Statement at the Conclusion of an IMF Mission to MaliPress Release No. 10/427
November 11, 2010
A mission from the International Monetary Fund (IMF) visited Mali during October 28-November 10, 2010 to conduct discussions on the fifth review of the three-year arrangement under the Extended Credit Facility (ECF). The team met with Modibo Sidibé, Prime Minister; Sanoussi Touré, Minister of Economy and Finance; Lassine Bouaré, Minister of Budget; further ministers; Oumar Ly, National Director, Central Bank of West African States; and representatives from the National Assembly, civil society, unions, and the private sector.
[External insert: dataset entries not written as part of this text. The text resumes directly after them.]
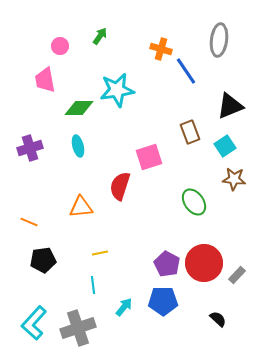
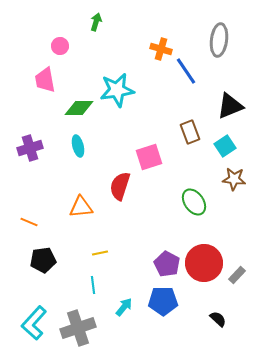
green arrow: moved 4 px left, 14 px up; rotated 18 degrees counterclockwise
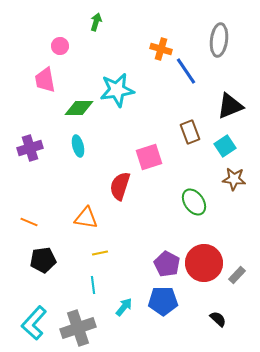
orange triangle: moved 5 px right, 11 px down; rotated 15 degrees clockwise
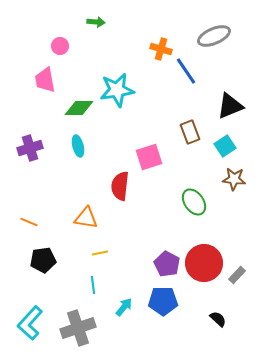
green arrow: rotated 78 degrees clockwise
gray ellipse: moved 5 px left, 4 px up; rotated 60 degrees clockwise
red semicircle: rotated 12 degrees counterclockwise
cyan L-shape: moved 4 px left
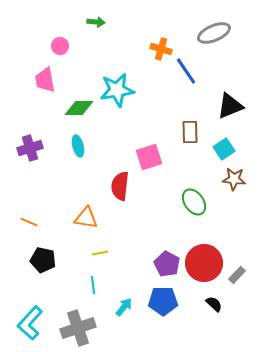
gray ellipse: moved 3 px up
brown rectangle: rotated 20 degrees clockwise
cyan square: moved 1 px left, 3 px down
black pentagon: rotated 20 degrees clockwise
black semicircle: moved 4 px left, 15 px up
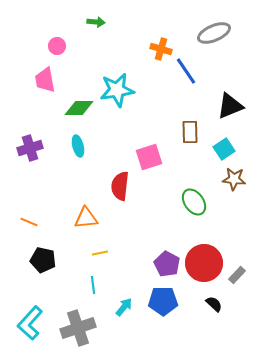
pink circle: moved 3 px left
orange triangle: rotated 15 degrees counterclockwise
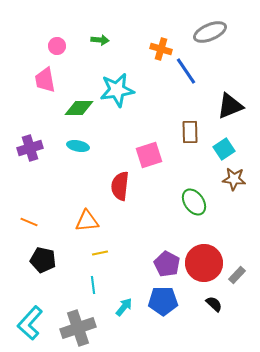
green arrow: moved 4 px right, 18 px down
gray ellipse: moved 4 px left, 1 px up
cyan ellipse: rotated 65 degrees counterclockwise
pink square: moved 2 px up
orange triangle: moved 1 px right, 3 px down
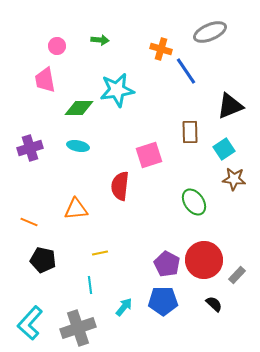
orange triangle: moved 11 px left, 12 px up
red circle: moved 3 px up
cyan line: moved 3 px left
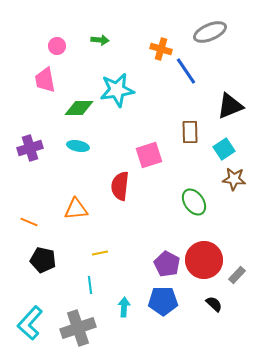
cyan arrow: rotated 36 degrees counterclockwise
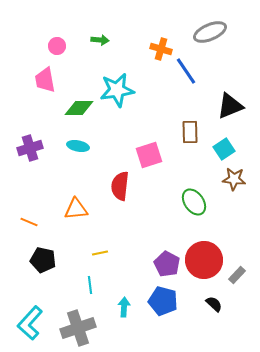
blue pentagon: rotated 16 degrees clockwise
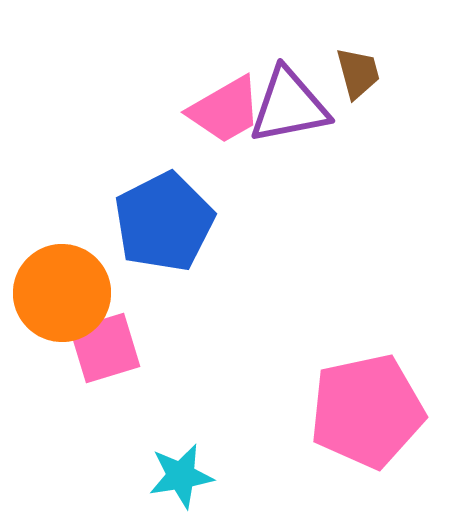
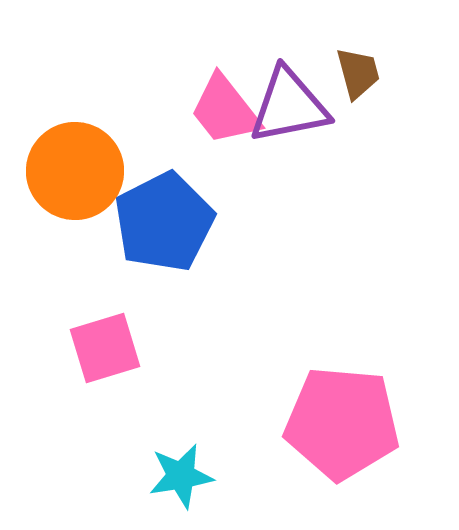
pink trapezoid: rotated 82 degrees clockwise
orange circle: moved 13 px right, 122 px up
pink pentagon: moved 25 px left, 12 px down; rotated 17 degrees clockwise
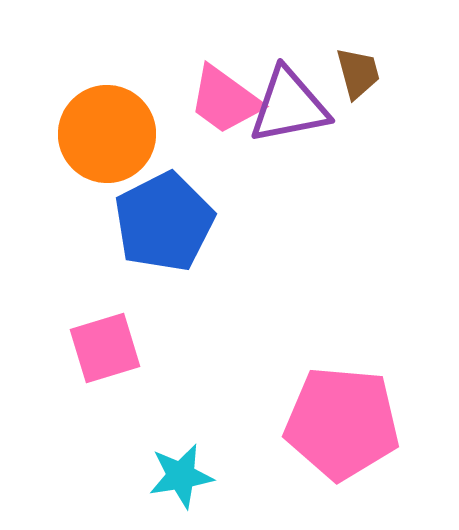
pink trapezoid: moved 10 px up; rotated 16 degrees counterclockwise
orange circle: moved 32 px right, 37 px up
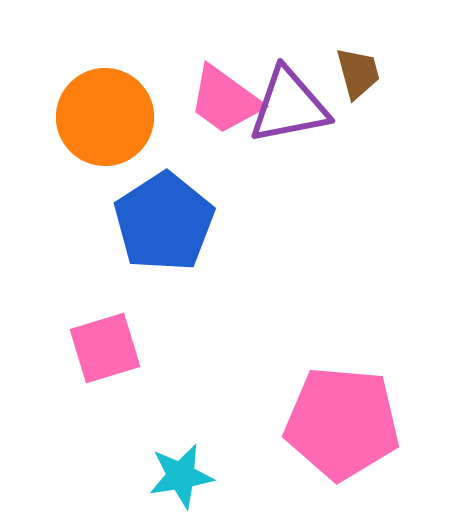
orange circle: moved 2 px left, 17 px up
blue pentagon: rotated 6 degrees counterclockwise
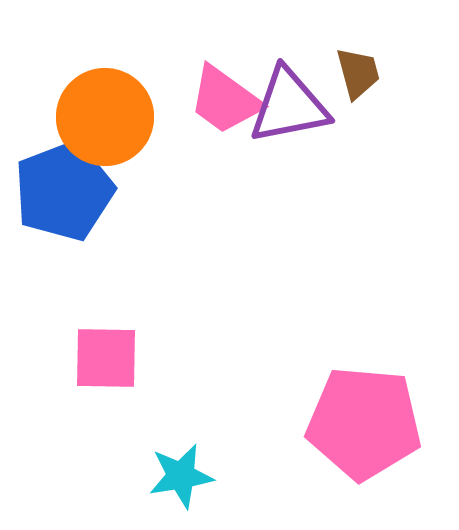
blue pentagon: moved 100 px left, 31 px up; rotated 12 degrees clockwise
pink square: moved 1 px right, 10 px down; rotated 18 degrees clockwise
pink pentagon: moved 22 px right
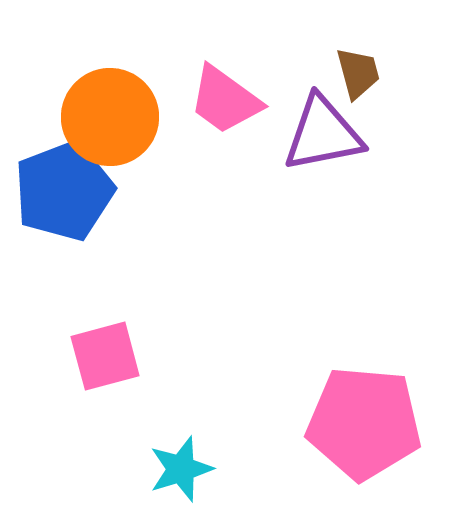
purple triangle: moved 34 px right, 28 px down
orange circle: moved 5 px right
pink square: moved 1 px left, 2 px up; rotated 16 degrees counterclockwise
cyan star: moved 7 px up; rotated 8 degrees counterclockwise
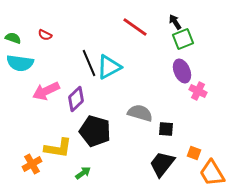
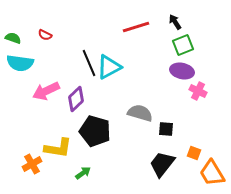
red line: moved 1 px right; rotated 52 degrees counterclockwise
green square: moved 6 px down
purple ellipse: rotated 55 degrees counterclockwise
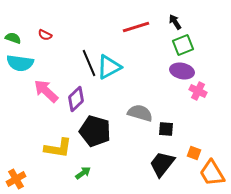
pink arrow: rotated 68 degrees clockwise
orange cross: moved 16 px left, 15 px down
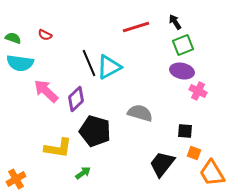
black square: moved 19 px right, 2 px down
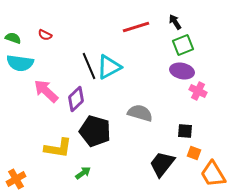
black line: moved 3 px down
orange trapezoid: moved 1 px right, 1 px down
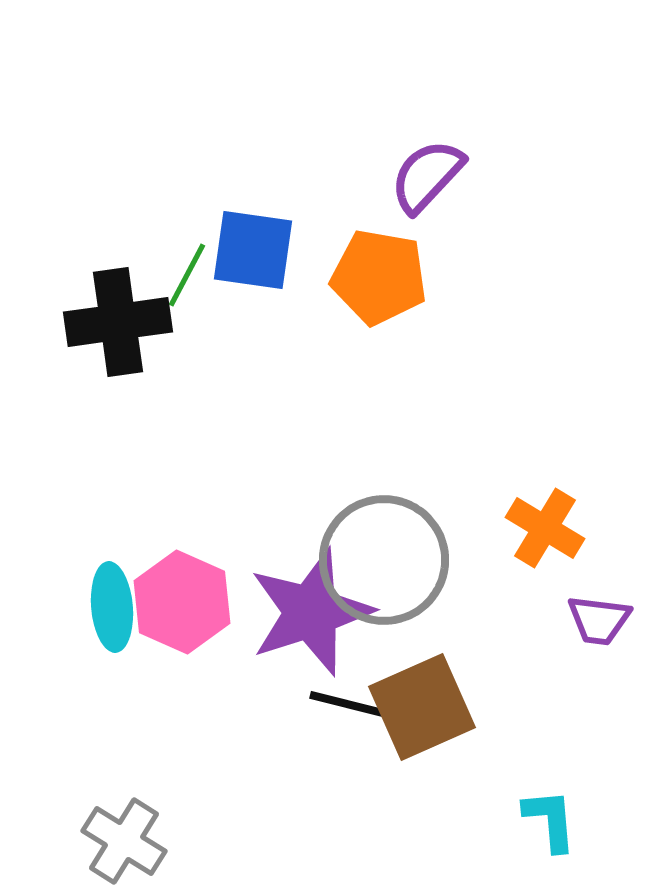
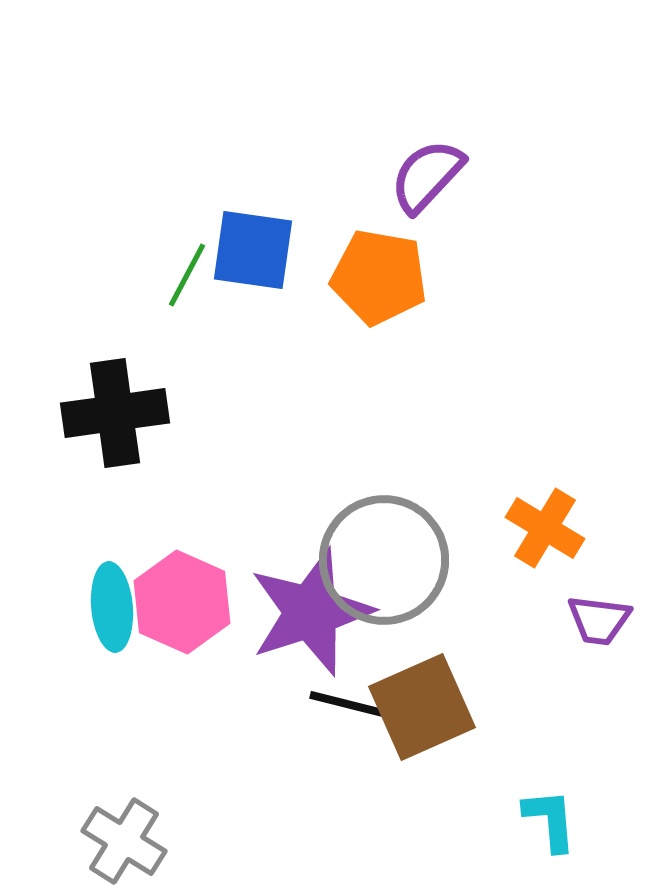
black cross: moved 3 px left, 91 px down
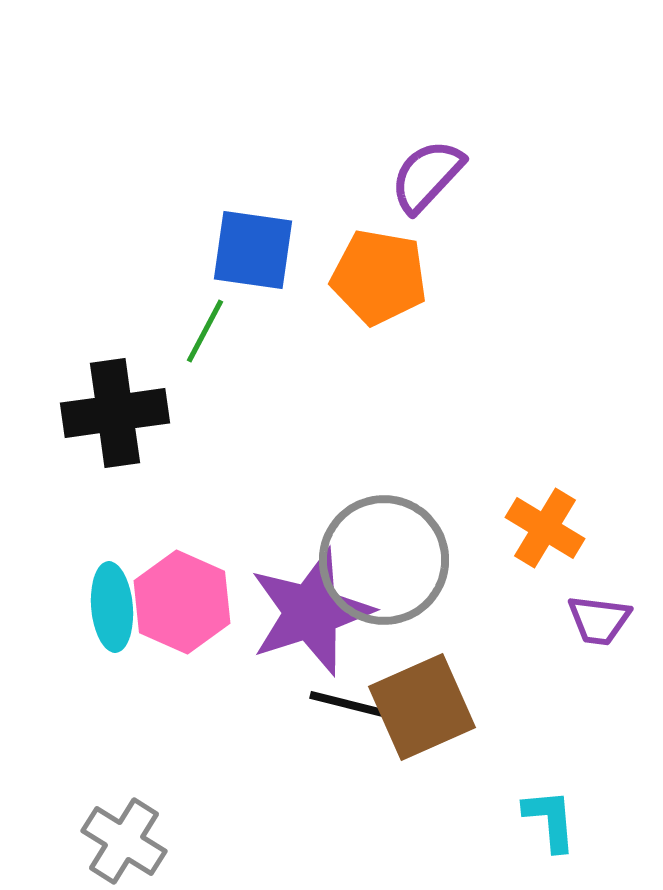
green line: moved 18 px right, 56 px down
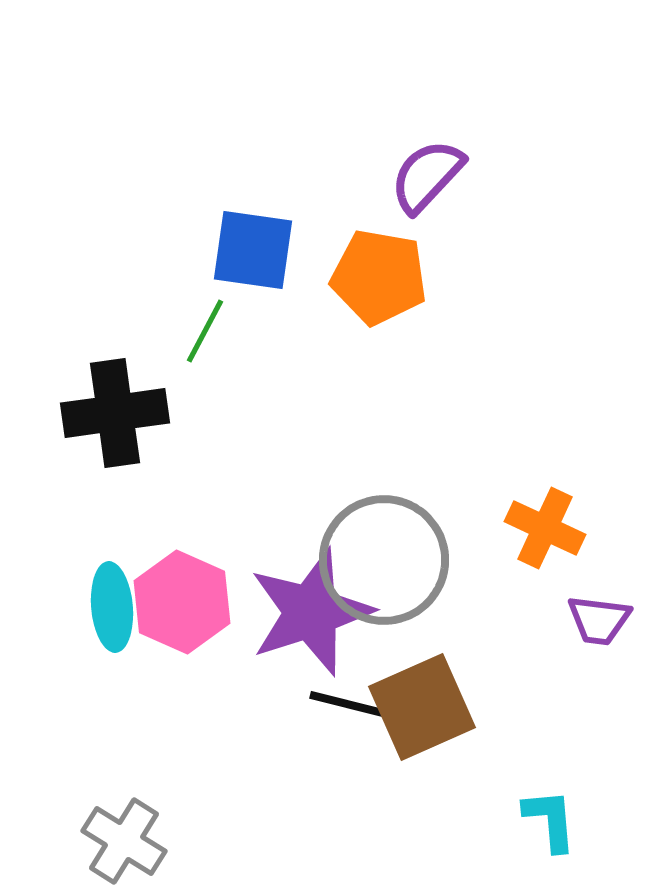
orange cross: rotated 6 degrees counterclockwise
At the conclusion of the mission, Christian Josz, IMF Mission Chief for Mali, issued the following statement:
“The government of Mali’s economic program supported by the IMF remains on track and the pursuit of prudent macroeconomic policies, prospects are good for reaching program objectives by end-2010. As a result of satisfactory rainfall levels and a good preparation of the agricultural campaign, economic growth is forecast at 4.5 percent, while inflation can be expected to fall below 1.5 percent in 2010. The basic budget deficit, which does not reflect externally-financed capital expenditure, can be expected to remain within programmed limits equivalent to 2.4 percent of GDP. The government of Mali has also made substantial progress in reducing the stock of payment instances and arrears.
“Implementation of structural reforms to enhance fiscal management, to support the agricultural sector, and to strengthen the banking system has also been satisfactory.
“An agreement in principle was reached during the mission on the key components of Mali’s program for 2011. Growth in 2010 is projected at 6 percent thanks to a rebound of gold production, while inflation levels are expected to remain moderate. The basic budget deficit is targeted at 1.9 percent of GDP, reflecting a 6.5 percent increase in basic education and health expenditure financed with own resources in support of poverty reduction, while the equivalent of 0.7 percent of GDP in capital expenditure should be financed with revenue from the privatization of the telecommunications parastatal SOTELMA.
“The Malian authorities have also stated their interest in extending the current ECF, which has been in effect since May 28, 2008, until end-2011. Such an extension should enable the authorities to consider the conclusions of the ex post assessment now being conducted by IMF staff on collaboration between Mali and the IMF during the past 10 years before they decide on the follow-up for the current program.
“After consultation with IMF staff, and subject to the approval of IMF management, the IMF Executive Board in January 2011 should consider the requests from the authorities for a favorable conclusion of the fifth review of Mali’s performance in connection with the ECF and for the extension of this arrangement until end-2011.
“The mission would like to thank the authorities for their warm welcome and close cooperation.”